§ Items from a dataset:
☆ ☆ ☆ ☆ ☆ ☆ ☆
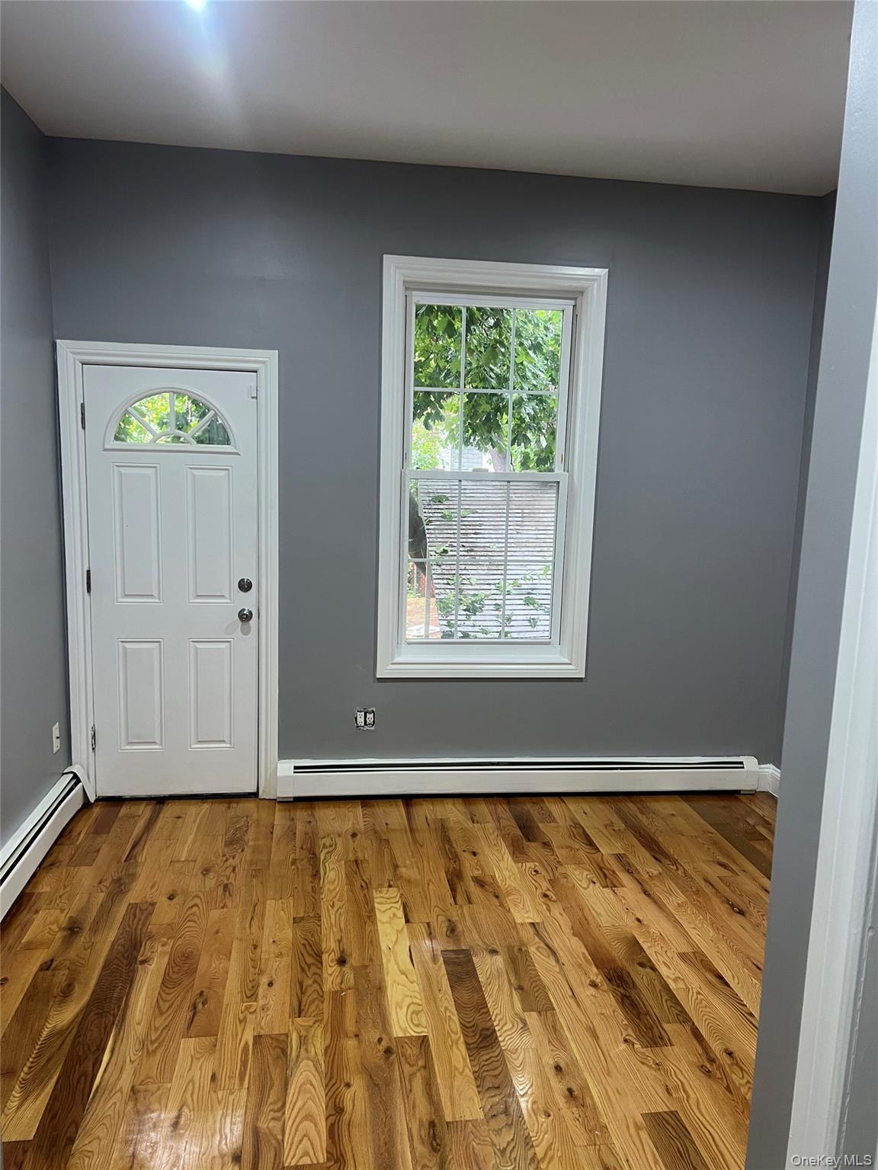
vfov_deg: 67.3
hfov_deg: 53.1
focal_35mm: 26
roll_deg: -1.9
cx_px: 439
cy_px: 585
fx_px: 879
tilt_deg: -8.0
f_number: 1.5
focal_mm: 5.7
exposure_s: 1/60
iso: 125
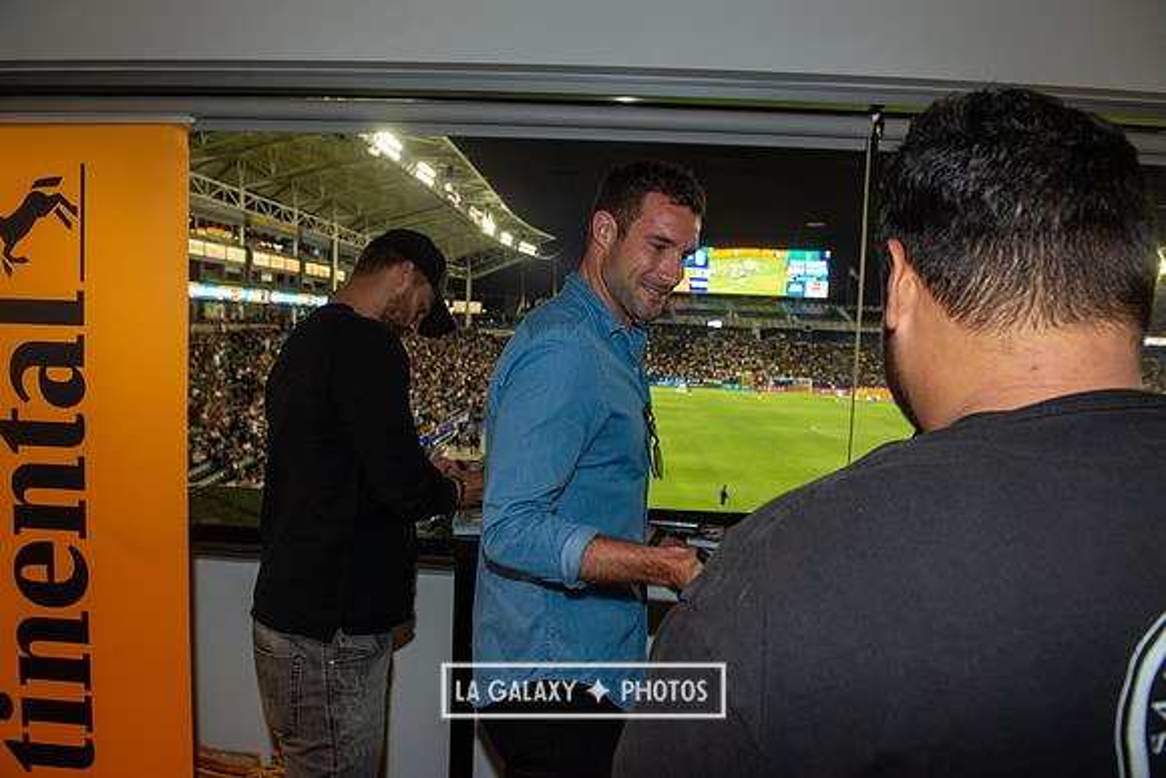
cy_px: 389
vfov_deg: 53.2
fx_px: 777
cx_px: 583
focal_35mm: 24
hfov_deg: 73.7
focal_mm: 24
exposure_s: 1/80
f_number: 6.3
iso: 640
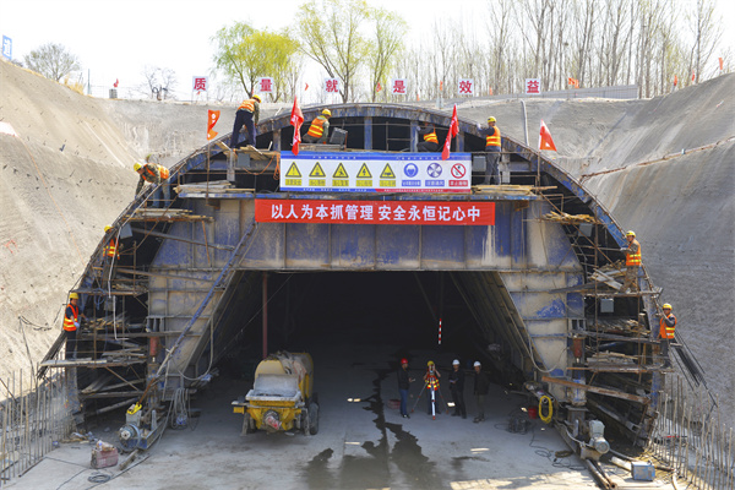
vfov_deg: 31.9
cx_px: 368
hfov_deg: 46.4
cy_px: 245
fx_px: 857
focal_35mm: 42
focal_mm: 42
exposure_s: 1/200
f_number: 5.6
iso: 100
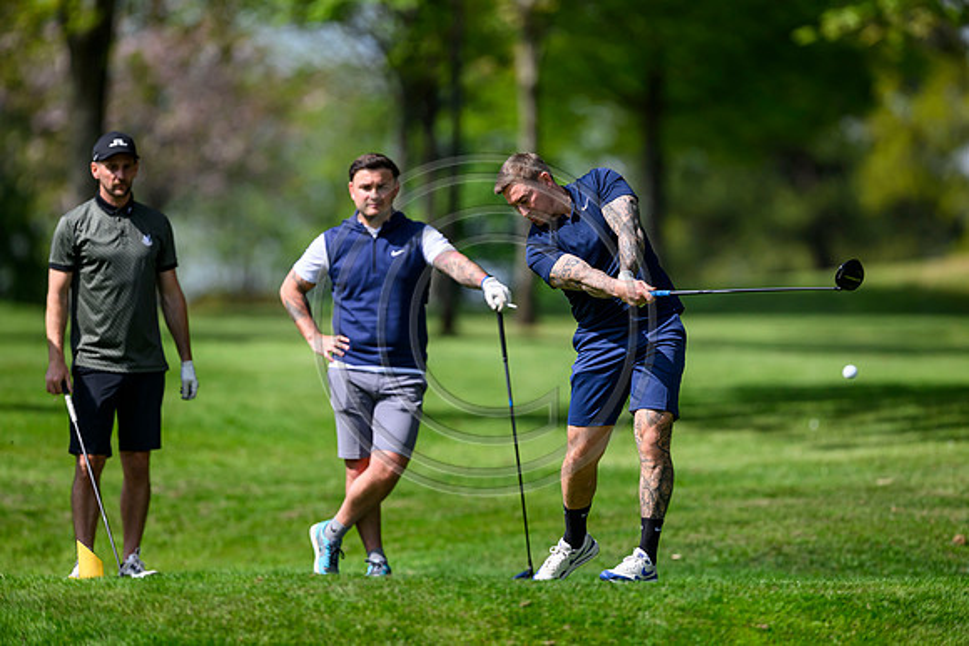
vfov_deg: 3.4
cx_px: 484
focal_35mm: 400
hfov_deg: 5.2
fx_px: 10769
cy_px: 323
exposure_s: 1/5000
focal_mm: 400
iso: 500
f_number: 3.5
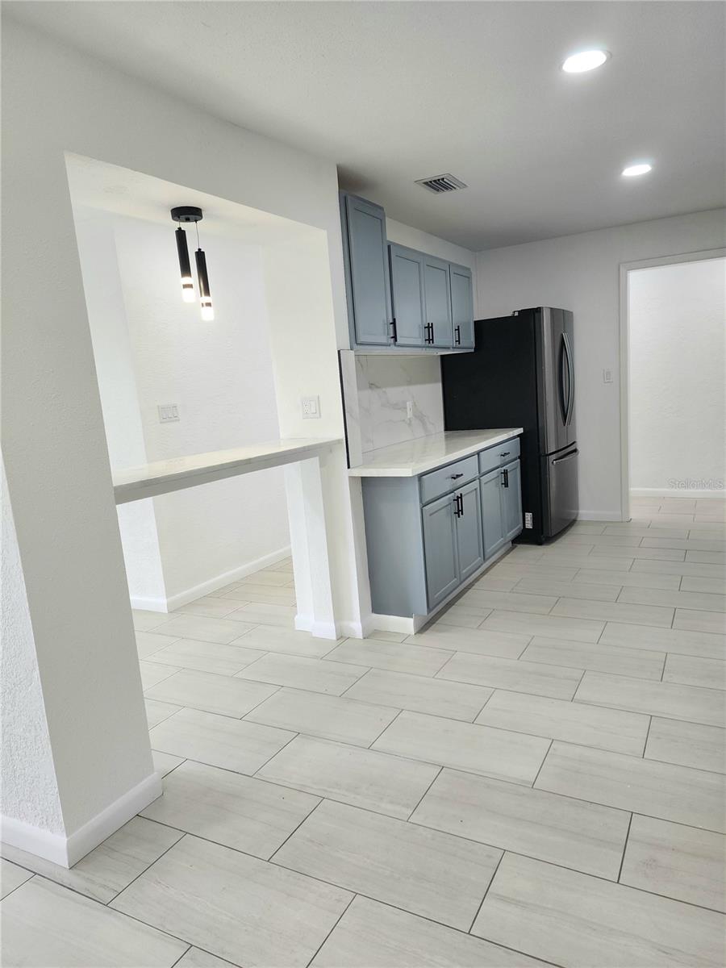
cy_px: 484
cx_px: 363
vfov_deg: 73.9
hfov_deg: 58.9
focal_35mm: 23
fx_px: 643
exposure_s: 1/120
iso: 100
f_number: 1.8
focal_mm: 6.4
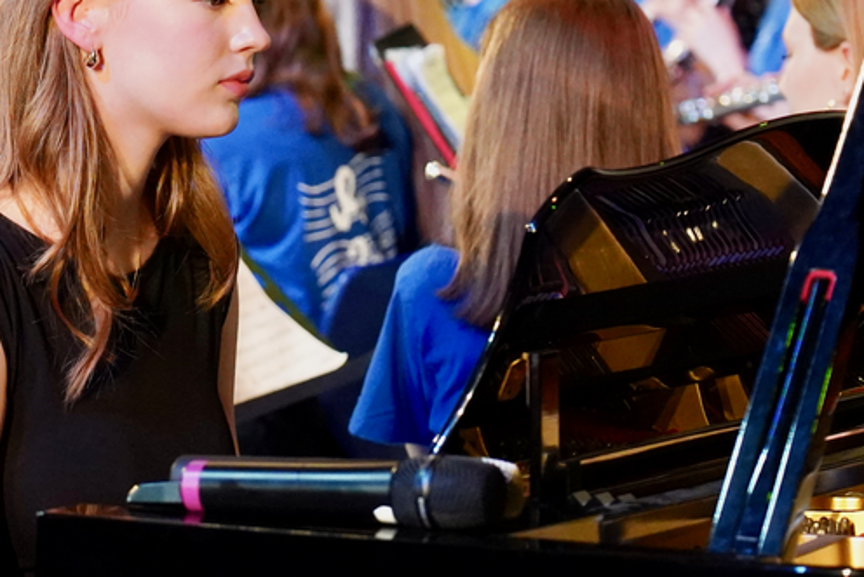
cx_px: 23
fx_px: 6097
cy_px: 44
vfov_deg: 5.4
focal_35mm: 254
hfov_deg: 8.1
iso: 6400
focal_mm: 105
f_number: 5.6
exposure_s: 1/250
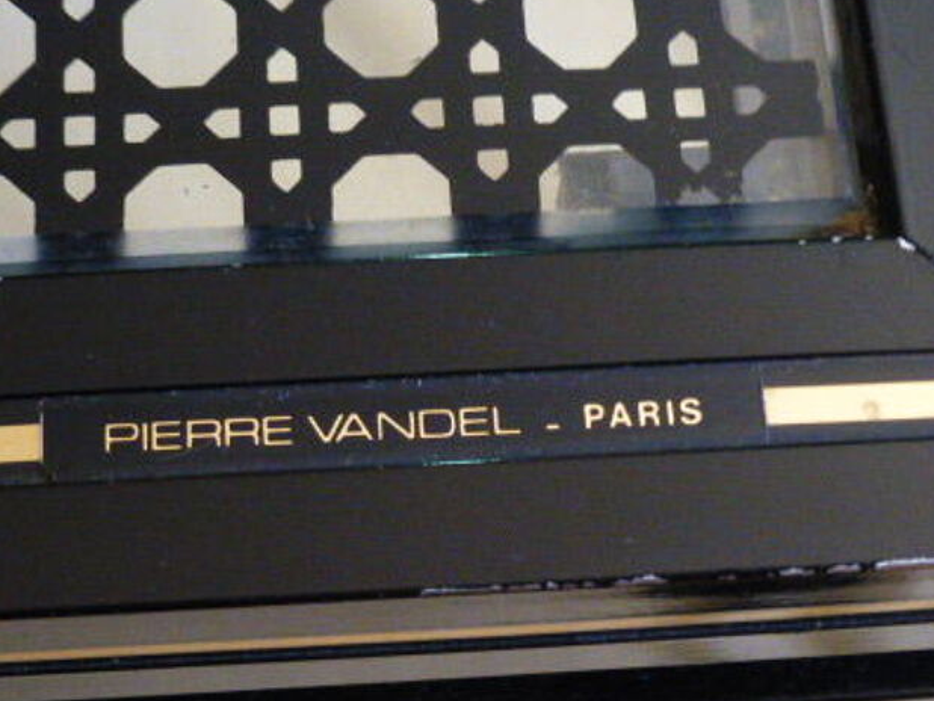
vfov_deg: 19.3
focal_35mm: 76
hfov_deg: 25.6
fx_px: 2051
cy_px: 485
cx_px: 440
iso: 1600
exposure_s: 1/15
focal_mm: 8.5
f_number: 4.2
☆ ☆ ☆ ☆ ☆ ☆ ☆
§ AIM OF THE TASK: An exact copy of the entries, minus the pictures, is what to return.

§ SOLUTION FOR THIS EXERCISE:
vfov_deg: 67.3
hfov_deg: 53.1
focal_35mm: 26
roll_deg: -1.9
cx_px: 439
cy_px: 585
fx_px: 879
tilt_deg: -8.0
f_number: 1.5
focal_mm: 5.7
exposure_s: 1/60
iso: 125
cy_px: 389
vfov_deg: 53.2
fx_px: 777
cx_px: 583
focal_35mm: 24
hfov_deg: 73.7
focal_mm: 24
exposure_s: 1/80
f_number: 6.3
iso: 640
vfov_deg: 31.9
cx_px: 368
hfov_deg: 46.4
cy_px: 245
fx_px: 857
focal_35mm: 42
focal_mm: 42
exposure_s: 1/200
f_number: 5.6
iso: 100
vfov_deg: 3.4
cx_px: 484
focal_35mm: 400
hfov_deg: 5.2
fx_px: 10769
cy_px: 323
exposure_s: 1/5000
focal_mm: 400
iso: 500
f_number: 3.5
cy_px: 484
cx_px: 363
vfov_deg: 73.9
hfov_deg: 58.9
focal_35mm: 23
fx_px: 643
exposure_s: 1/120
iso: 100
f_number: 1.8
focal_mm: 6.4
cx_px: 23
fx_px: 6097
cy_px: 44
vfov_deg: 5.4
focal_35mm: 254
hfov_deg: 8.1
iso: 6400
focal_mm: 105
f_number: 5.6
exposure_s: 1/250
vfov_deg: 19.3
focal_35mm: 76
hfov_deg: 25.6
fx_px: 2051
cy_px: 485
cx_px: 440
iso: 1600
exposure_s: 1/15
focal_mm: 8.5
f_number: 4.2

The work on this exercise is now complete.